About 300 people were affected by the damaged water system, Hagwood said.
"Without question, it's the strongest quake I've ever felt here. It was very unsettling and it lasted long enough to create a measure of anxiety," Hagwood said. "The supermarkets and stores had a lot of things come off the shelves."
Pacific Gas & Electric said about 660 customers lost power on the southwestern edge of Lake Almanor at about 9:39 p.m. Thursday.
Susan Shephard and her husband Alan Shephard, who run the Quail Lodge at Lake Almanor near Greenville very close to the epicenter, said they were watching "The Hunger Games" on TV when the whole building started shaking.

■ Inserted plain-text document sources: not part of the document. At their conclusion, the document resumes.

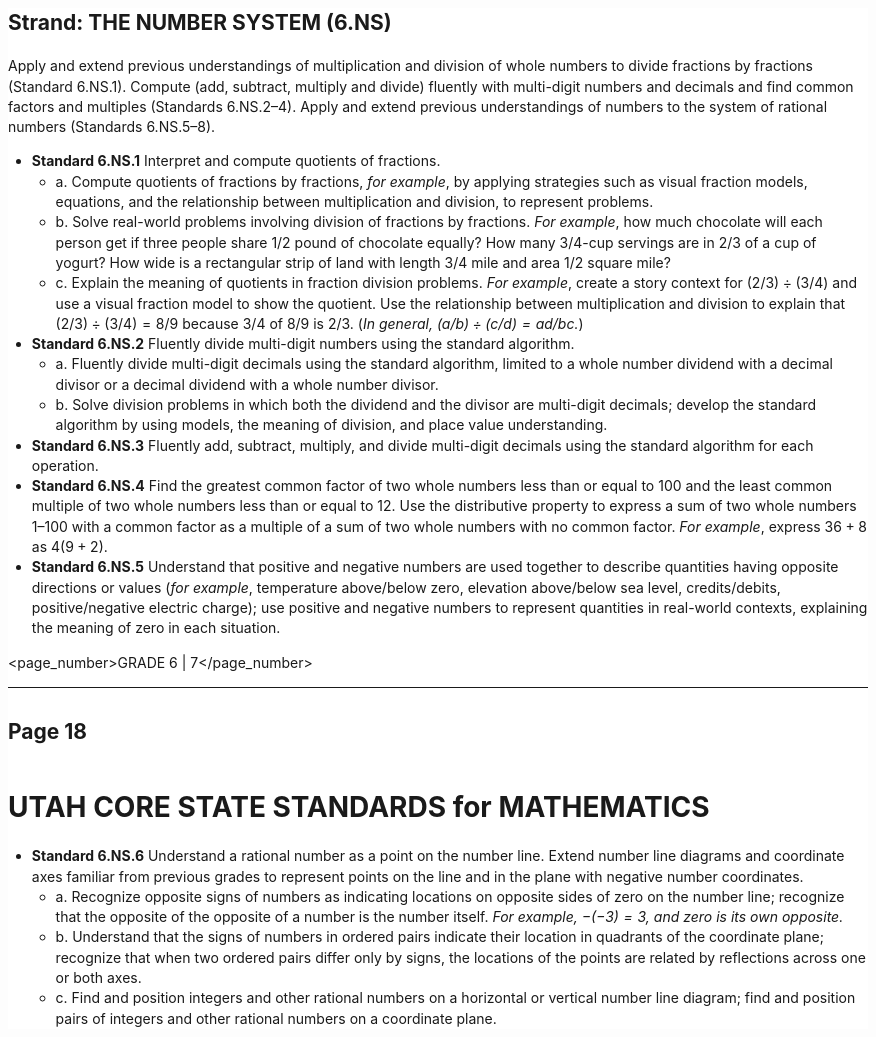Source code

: ## Strand: THE NUMBER SYSTEM (6.NS)

Apply and extend previous understandings of multiplication and division of whole numbers to divide fractions by fractions (Standard 6.NS.1). Compute (add, subtract, multiply and divide) fluently with multi-digit numbers and decimals and find common factors and multiples (Standards 6.NS.2–4). Apply and extend previous understandings of numbers to the system of rational numbers (Standards 6.NS.5–8).

*   **Standard 6.NS.1** Interpret and compute quotients of fractions.
    *   a. Compute quotients of fractions by fractions, *for example*, by applying strategies such as visual fraction models, equations, and the relationship between multiplication and division, to represent problems.
    *   b. Solve real-world problems involving division of fractions by fractions. *For example*, how much chocolate will each person get if three people share 1/2 pound of chocolate equally? How many 3/4-cup servings are in 2/3 of a cup of yogurt? How wide is a rectangular strip of land with length 3/4 mile and area 1/2 square mile?
    *   c. Explain the meaning of quotients in fraction division problems. *For example*, create a story context for $(2/3) \div (3/4)$ and use a visual fraction model to show the quotient. Use the relationship between multiplication and division to explain that $(2/3) \div (3/4) = 8/9$ because 3/4 of 8/9 is 2/3. (*In general, $(a/b) \div (c/d) = ad/bc$.*)
*   **Standard 6.NS.2** Fluently divide multi-digit numbers using the standard algorithm.
    *   a. Fluently divide multi-digit decimals using the standard algorithm, limited to a whole number dividend with a decimal divisor or a decimal dividend with a whole number divisor.
    *   b. Solve division problems in which both the dividend and the divisor are multi-digit decimals; develop the standard algorithm by using models, the meaning of division, and place value understanding.
*   **Standard 6.NS.3** Fluently add, subtract, multiply, and divide multi-digit decimals using the standard algorithm for each operation.
*   **Standard 6.NS.4** Find the greatest common factor of two whole numbers less than or equal to 100 and the least common multiple of two whole numbers less than or equal to 12. Use the distributive property to express a sum of two whole numbers 1–100 with a common factor as a multiple of a sum of two whole numbers with no common factor. *For example*, express $36 + 8$ as $4(9 + 2)$.
*   **Standard 6.NS.5** Understand that positive and negative numbers are used together to describe quantities having opposite directions or values (*for example*, temperature above/below zero, elevation above/below sea level, credits/debits, positive/negative electric charge); use positive and negative numbers to represent quantities in real-world contexts, explaining the meaning of zero in each situation.

&lt;page_number&gt;GRADE 6 | 7&lt;/page_number&gt;

---


## Page 18

# UTAH CORE STATE STANDARDS for MATHEMATICS

- **Standard 6.NS.6** Understand a rational number as a point on the number line. Extend number line diagrams and coordinate axes familiar from previous grades to represent points on the line and in the plane with negative number coordinates.
    - a. Recognize opposite signs of numbers as indicating locations on opposite sides of zero on the number line; recognize that the opposite of the opposite of a number is the number itself. *For example, $-(-3) = 3$, and zero is its own opposite.*
    - b. Understand that the signs of numbers in ordered pairs indicate their location in quadrants of the coordinate plane; recognize that when two ordered pairs differ only by signs, the locations of the points are related by reflections across one or both axes.
    - c. Find and position integers and other rational numbers on a horizontal or vertical number line diagram; find and position pairs of integers and other rational numbers on a coordinate plane.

"All of a sudden things started falling off the shelves, mirrors fell off the wall, vases fell down to the floor, everything started crashing," Shephard told the Redding Record-Searchlight. "It felt like the end of our world."
The Susanville Fire Department said it had received no reports of damage, and a Plumas County Sheriff's Office dispatcher said calls were flooding into its office but no reports of damage.
Thousands of people reported feeling the quake, as far away as the San Francisco Bay area and across the borders into Oregon and Nevada, according to the USGS website.
KCRA-TV in Sacramento reported that the Plumas County temblor was felt in downtown Sacramento, about 145 miles south of the epicenter.
People in Yuba and Sutter Counties, south of Plumas, said they felt a rolling quake, according to the Marysville Appeal-Democrat.
"People in the area felt a strong jolt, but it was not enough to generate serious damage, based on early field reports," said Rafael Abreu, a geophysicist with the U.S. Geological Survey's National Earthquake Center in Golden, Colo.